In reference to supplies mentioned earlier, only the islands of Tahiti, Moorea and Bora Bora have access to tap water, which is often heavily sanitized and can cause stomach sickness. Large water jugs are used throughout the island as water is collected and sealed from springs high in the tropical mountains.
“I remember walking down the streets and seeing homes that are so different from what I’d seen in America,” said Matthew Ward, former missionary and resident of two years. “I’d walk into these homes no bigger than a normal-sized American kitchen, and all they had was in that small area. Seeing the poverty in French Polynesia was a humbling experience that I’ll never forget, not only seeing it but living like them too.”
The impoverished live throughout the main islands but are particularly heavy in cities like Fa’a’ā and other poor regains near Papeete, where 20,000 remain dispossessed as large getaway homes scatter the shorelines and mountain hillsides.

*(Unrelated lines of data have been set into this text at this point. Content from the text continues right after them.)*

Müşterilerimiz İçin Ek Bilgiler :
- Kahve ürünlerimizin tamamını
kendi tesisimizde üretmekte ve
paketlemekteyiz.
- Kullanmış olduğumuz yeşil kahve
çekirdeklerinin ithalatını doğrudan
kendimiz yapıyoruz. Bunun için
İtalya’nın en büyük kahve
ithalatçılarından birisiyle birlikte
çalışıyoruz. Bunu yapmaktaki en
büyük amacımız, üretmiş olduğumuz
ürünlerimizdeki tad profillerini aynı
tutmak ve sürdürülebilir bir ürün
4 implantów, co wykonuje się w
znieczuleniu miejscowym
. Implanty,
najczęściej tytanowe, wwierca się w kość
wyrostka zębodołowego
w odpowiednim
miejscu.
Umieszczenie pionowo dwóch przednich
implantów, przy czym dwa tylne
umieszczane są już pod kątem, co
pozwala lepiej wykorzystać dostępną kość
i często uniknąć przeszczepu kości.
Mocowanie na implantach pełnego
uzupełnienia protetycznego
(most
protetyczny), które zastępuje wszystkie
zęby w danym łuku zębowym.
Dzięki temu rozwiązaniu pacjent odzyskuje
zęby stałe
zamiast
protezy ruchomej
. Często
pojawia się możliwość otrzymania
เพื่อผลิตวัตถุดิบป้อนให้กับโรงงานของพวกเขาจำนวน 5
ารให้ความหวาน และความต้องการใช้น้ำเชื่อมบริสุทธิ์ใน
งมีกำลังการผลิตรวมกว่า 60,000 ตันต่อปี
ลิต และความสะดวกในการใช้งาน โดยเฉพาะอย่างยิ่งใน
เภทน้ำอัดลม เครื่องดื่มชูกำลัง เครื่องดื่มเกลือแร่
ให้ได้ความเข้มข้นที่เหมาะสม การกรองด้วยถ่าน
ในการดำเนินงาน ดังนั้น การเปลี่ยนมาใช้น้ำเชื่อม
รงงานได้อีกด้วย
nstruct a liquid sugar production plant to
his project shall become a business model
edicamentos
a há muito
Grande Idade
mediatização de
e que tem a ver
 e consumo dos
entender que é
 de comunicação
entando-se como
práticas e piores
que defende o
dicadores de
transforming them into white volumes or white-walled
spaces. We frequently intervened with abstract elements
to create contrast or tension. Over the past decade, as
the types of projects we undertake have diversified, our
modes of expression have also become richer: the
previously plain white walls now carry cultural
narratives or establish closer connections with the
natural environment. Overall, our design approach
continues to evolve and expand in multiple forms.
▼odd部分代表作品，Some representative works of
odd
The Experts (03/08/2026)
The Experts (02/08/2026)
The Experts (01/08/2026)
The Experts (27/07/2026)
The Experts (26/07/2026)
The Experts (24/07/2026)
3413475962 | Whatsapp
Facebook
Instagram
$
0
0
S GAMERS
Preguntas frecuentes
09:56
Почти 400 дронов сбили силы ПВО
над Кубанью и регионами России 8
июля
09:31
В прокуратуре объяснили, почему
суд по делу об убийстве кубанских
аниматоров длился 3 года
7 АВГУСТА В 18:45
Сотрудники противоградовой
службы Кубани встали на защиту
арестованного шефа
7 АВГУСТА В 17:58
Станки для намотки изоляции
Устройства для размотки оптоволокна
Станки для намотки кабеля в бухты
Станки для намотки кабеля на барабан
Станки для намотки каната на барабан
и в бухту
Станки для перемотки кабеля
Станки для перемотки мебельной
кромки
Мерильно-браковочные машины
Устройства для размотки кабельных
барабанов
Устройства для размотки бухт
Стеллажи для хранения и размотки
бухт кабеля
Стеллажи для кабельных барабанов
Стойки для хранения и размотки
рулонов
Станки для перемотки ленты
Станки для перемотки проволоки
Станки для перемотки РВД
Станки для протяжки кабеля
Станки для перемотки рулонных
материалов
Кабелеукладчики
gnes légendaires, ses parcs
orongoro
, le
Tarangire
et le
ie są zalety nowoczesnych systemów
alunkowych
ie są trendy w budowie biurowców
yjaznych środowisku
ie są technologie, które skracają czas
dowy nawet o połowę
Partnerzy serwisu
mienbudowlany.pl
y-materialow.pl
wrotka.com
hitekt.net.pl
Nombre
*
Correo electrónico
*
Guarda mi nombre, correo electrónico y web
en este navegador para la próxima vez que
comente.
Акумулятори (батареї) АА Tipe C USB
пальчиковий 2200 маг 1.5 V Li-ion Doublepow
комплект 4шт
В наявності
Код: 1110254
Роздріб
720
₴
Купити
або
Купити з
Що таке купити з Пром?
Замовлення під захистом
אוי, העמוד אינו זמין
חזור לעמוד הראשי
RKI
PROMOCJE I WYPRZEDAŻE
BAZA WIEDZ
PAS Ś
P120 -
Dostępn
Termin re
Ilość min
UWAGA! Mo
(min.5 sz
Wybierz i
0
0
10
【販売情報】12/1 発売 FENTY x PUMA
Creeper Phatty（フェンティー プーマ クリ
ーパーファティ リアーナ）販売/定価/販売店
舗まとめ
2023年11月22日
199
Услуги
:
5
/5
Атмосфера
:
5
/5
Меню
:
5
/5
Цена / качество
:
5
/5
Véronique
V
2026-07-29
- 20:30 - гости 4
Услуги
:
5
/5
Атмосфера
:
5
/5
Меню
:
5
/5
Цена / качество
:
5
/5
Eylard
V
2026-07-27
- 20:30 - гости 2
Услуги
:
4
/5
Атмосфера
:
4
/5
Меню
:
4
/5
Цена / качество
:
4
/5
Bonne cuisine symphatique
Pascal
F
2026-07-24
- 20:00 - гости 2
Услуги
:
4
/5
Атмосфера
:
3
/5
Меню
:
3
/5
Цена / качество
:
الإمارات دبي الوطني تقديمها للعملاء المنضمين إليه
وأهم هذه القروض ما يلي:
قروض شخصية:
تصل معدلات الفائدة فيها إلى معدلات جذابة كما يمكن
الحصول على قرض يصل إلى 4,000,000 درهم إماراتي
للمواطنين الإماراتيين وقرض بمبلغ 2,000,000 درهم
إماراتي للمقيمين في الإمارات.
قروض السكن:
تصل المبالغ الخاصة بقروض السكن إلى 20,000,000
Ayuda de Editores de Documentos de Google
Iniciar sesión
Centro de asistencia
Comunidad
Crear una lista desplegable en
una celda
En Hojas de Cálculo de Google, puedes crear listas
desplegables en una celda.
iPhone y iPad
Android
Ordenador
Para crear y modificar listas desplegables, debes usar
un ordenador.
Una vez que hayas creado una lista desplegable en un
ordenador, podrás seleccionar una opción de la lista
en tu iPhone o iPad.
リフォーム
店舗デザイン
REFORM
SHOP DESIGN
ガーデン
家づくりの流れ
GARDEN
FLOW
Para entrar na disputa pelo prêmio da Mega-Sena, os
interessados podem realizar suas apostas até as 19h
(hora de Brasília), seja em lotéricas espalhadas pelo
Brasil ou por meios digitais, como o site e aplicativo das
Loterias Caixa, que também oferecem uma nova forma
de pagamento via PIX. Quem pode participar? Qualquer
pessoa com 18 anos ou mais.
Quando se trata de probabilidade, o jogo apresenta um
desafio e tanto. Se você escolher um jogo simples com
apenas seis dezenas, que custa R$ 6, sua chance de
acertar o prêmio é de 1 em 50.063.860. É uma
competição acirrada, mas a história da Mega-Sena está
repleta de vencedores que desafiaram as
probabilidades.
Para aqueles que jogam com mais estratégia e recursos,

“Most people would have what they needed, bare necessities, you could say,” Ward said, “I’d see rats and ants around the homes, and it was just so common. We focused primarily on helping the locals by providing service and fostering Christlike relationships with those around the island.”
In a study from IWGIA, one-fifth of the population of French Polynesia was living below the poverty line as recently as 2022.
Steps Toward Progress in Tahiti
Among the ways to aid and mitigate poverty in French Polynesia are donations. The SOS Children’s Villages of Canada has collected donations aiding French Polynesia since 1994, when it first appeared there to aid those in need.
Specific regions of aid are directed toward nutrition, quality health care and nurturing homes, to name a few. Since the beginning, SOS Children’s Villages have aided 51 orphaned and abandoned children throughout the capital region of Papeete.